Many people who hate and fear
Donald Trump
feel that only political black magic or some form of trickery can
explain his election as US President. They convince themselves that we
are the victims
of a dark conspiracy rather than that the world we live in is changing,
and changing for the worse.
Cambridge
Analytica has now joined Russia at the top of a list of
conspirators who may have helped Trump defeat Hillary Clinton in 2016.

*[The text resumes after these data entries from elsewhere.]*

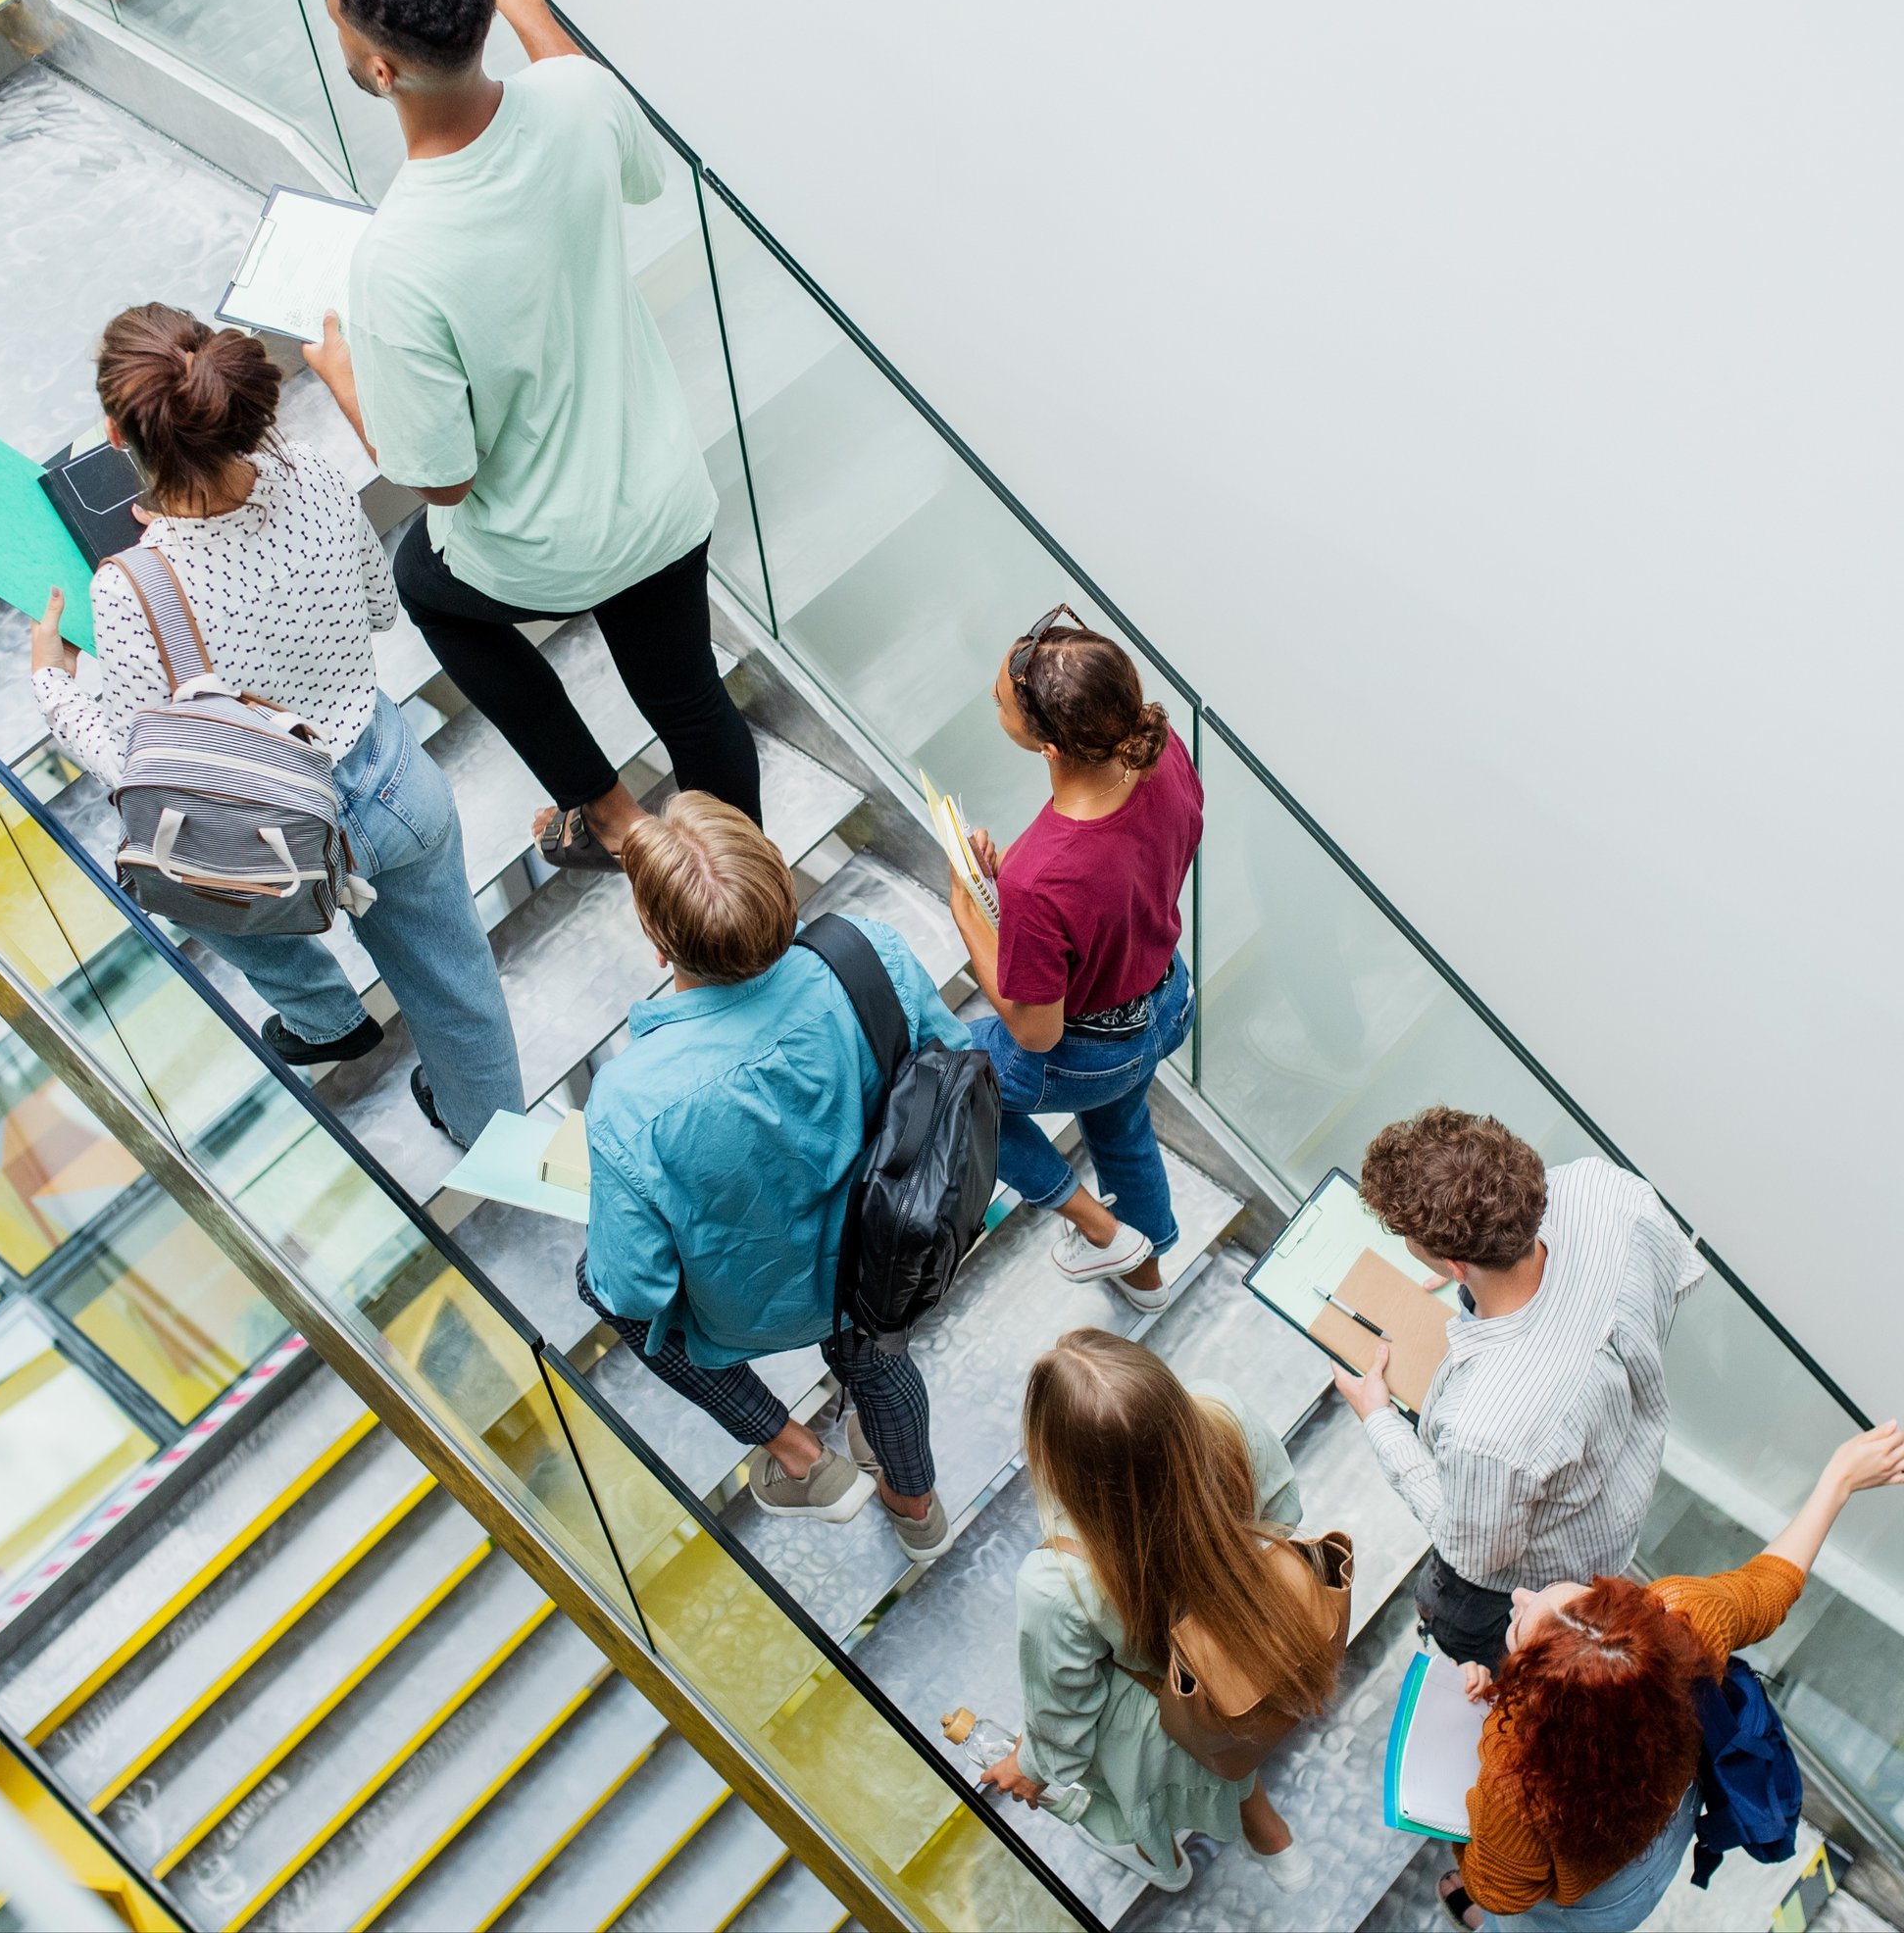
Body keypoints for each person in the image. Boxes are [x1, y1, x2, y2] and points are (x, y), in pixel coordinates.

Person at [28, 304, 522, 1148]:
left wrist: (52, 682)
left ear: (118, 435)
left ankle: (321, 1013)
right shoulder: (315, 472)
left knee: (177, 863)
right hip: (396, 785)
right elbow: (376, 609)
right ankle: (493, 1138)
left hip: (269, 844)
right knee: (459, 988)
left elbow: (140, 771)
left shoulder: (132, 590)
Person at [304, 0, 761, 871]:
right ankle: (746, 901)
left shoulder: (397, 260)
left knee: (424, 582)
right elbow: (632, 156)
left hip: (552, 550)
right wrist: (529, 11)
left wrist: (346, 379)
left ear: (382, 69)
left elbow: (443, 479)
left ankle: (609, 813)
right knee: (692, 702)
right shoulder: (578, 91)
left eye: (340, 20)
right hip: (663, 499)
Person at [577, 792, 962, 1561]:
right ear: (780, 892)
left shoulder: (629, 1105)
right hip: (882, 1268)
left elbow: (634, 1290)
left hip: (752, 1310)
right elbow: (953, 1070)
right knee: (879, 1360)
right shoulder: (869, 955)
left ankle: (797, 1457)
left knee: (596, 1285)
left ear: (658, 939)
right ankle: (916, 1511)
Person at [1435, 1418, 1904, 1931]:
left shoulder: (1513, 1780)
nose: (1520, 1596)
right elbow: (1768, 1589)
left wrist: (1487, 1728)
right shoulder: (1678, 1628)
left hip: (1581, 1901)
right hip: (1656, 1848)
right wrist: (1838, 1481)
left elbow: (1500, 1890)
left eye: (1523, 1622)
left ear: (1536, 1696)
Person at [1331, 1109, 1705, 1671]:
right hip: (1608, 1517)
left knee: (1471, 1635)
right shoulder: (1609, 1192)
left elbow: (1474, 1556)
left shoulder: (1485, 1433)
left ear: (1455, 1263)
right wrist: (1476, 1280)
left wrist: (1380, 1418)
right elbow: (1674, 1278)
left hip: (1520, 1592)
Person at [980, 1329, 1322, 1894]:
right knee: (1216, 1722)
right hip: (1261, 1648)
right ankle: (1268, 1832)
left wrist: (1031, 1767)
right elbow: (1283, 1520)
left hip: (1170, 1703)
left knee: (1112, 1745)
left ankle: (1159, 1854)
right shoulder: (1222, 1412)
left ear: (1055, 1453)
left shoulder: (1058, 1578)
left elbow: (1063, 1711)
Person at [947, 607, 1202, 1312]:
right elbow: (1125, 870)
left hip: (1090, 1046)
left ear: (1051, 747)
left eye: (1000, 699)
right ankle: (1148, 1280)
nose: (994, 700)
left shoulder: (1040, 875)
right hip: (1166, 998)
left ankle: (1097, 1229)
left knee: (945, 1083)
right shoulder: (1164, 751)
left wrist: (970, 912)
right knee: (1123, 1132)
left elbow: (1036, 1034)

This is satisfactory for Democrats as it shows that they ought to have
won, and delegitimises Trump’s mandate.
In
the Russian and Cambridge Analytica scandals, dodgy characters abound
who claim to have a
direct line to Putin or Trump, or to have secret information about
political opponents or a unique method of swaying the voting intentions
of millions of Americans. The most doubtful evidence is treated as
credible.
The
dossier by the former British intelligence officer Christopher Steele,
about Trump’s romps
in Moscow, struck me when I first read it as hilarious but entirely
unbelievable. The US media thought the same when this document was first
being hawked around Washington before the election, and refused to
publish it. It was only after Trump was elected
that that they and the US security agencies claimed to find it in any
way credible.
-- Patrick Cockburn, "It’s wishful thinking to blame Clinton’s loss on Cambridge Analytica" (THE INDEPENDENT).